Como vê a situação na Grécia?
A Grécia está numa aventura e a Europa não fará bem se embarcar com a Grécia. Quando se empresta dinheiro a uma pessoa empresta-se com a expectativa de vir a receber, são as normas do mercado. Que haja alguma solidariedade, acho bem, mas a Europa já esteve com a Grécia porque já perdoou 50% da dívida grega. Mas quem enfrenta dificuldades tem de mostrar gestos de boa vontade. Gostava que Portugal tivesse o salário mínimo que a Grécia tem, mas seria uma irresponsabilidade. Então se não tenho condições e se o Estado não gera receitas para pagar aos seus credores como é que vai aumentar a sua despesa de uma forma inusitada? Claro que os gregos precisam, mas nós portugueses não precisamos? A Grécia está a tratar de todo este processo de uma forma totalmente infantil. Dizem que querem continuar na Europa, mas os credores têm de pagar aquilo de que têm necessidade. Querem fazer a sua política, querem aumentar o salário mínimo nacional, querem ter a reforma aos 60 anos. Em Portugal a reforma é aos 65 anos e para o ano vai para os 66 anos. Isto não cabe na cabeça de ninguém, isto é chantagem pura de quem não merece credibilidade.
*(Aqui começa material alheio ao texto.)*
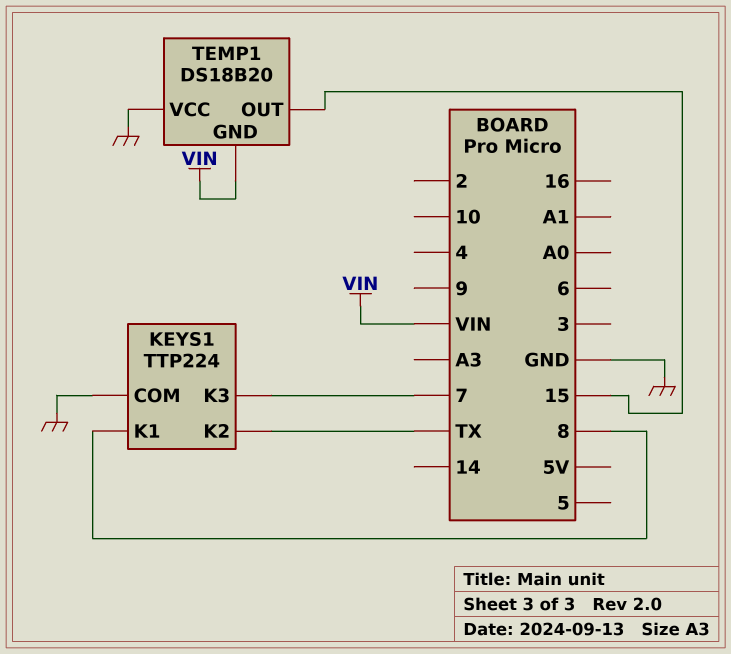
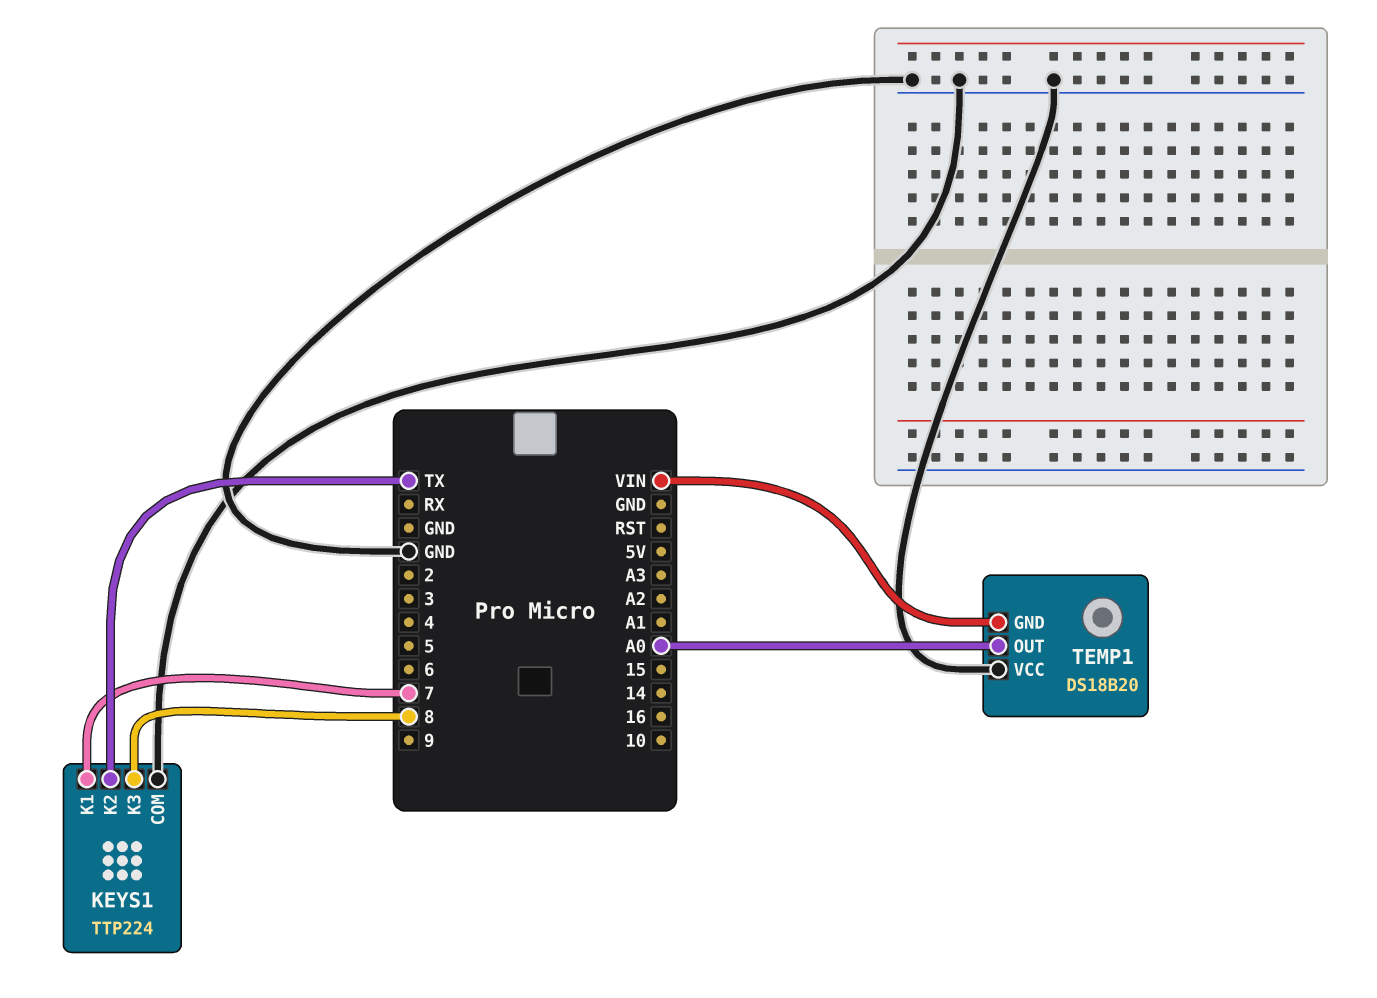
KEYS1 pin K1: 8 -> 7
KEYS1 pin K3: 7 -> 8
TEMP1 pin OUT: 15 -> A0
Não estou de acordo com a austeridade que vivemos em Portugal, nem a forma como foi conduzida, mas o que estamos a viver na Grécia não é uma questão de autoridade é uma aventura perfeitamente inconsciente.
E tendo como exemplo a Grécia, valeu a pena termos sido tão bons alunos?
Passos Coelho deve rezar a Deus Nosso Senhor Jesus Cristo, se é que ele acredita, se não acredita reze a quem quiser, todos os dias de manhã e à noite para que a Grécia saia da Europa, porque se não sair é evidente que os portugueses vão analisar todos os problemas que enfrentaram e toda a carga fiscal que suportam enquanto os gregos não fizeram nada disso e permanecem na União Europeia. É claro que vão condenar quem tomou estas decisões. A melhor prenda política que Passos Coelho poderá ter é a Grécia não ficar na Europa.
Os portugueses reagiram bem de mais à austeridade?
Os portugueses reagiram bem melhor que os gregos porque temos uma capacidade de adaptação maior e uma capacidade de sofrimento muito mais acentuada. Mas a realidade grega também é diferente da nossa, está com uma taxa de desemprego de 25%.
Mesmo assim poderá ser difícil para os portugueses compreenderem um “perdão” na Grécia e a nós não?
Exactamente, e principalmente porque a Grécia não diz que vai corrigir, que vai implementar reformas, que vai criar mecanismos de combate à fraude apoiados pela União Europeia. A Grécia não tem condições para permanecer na zona euro, mas não precisa de sair já. É claro que isso vai ter consequências na União Europeia, mas estou convencido que o governo grego está hoje muito mais consciente dos efeitos negativos de sair da Europa porque se sai vai passar muita fome. Não podem dizer só que vão sair do euro e ponto final, vão ter de assumir os compromissos dessa decisão. E penso que o ministro das Finanças grego não é a pessoa adequada para gerir um processo desses. Tem de ser uma pessoa com mais credibilidade e flexibilidade, porque neste momento a própria Europa também não quer que a Grécia saia porque não é possível mensurar com rigor os efeitos que isso poderá ter porque pode gerar muitas complicações relacionadas com Portugal, com a Itália, com a Espanha e até com a própria França. Por isso é que, para bem dos dois lados, é preferível que haja ponderação. E mesmo que o referendo ganhe o que vai acontecer depois? Os gregos não têm dinheiro e os gregos não têm resposta para isso.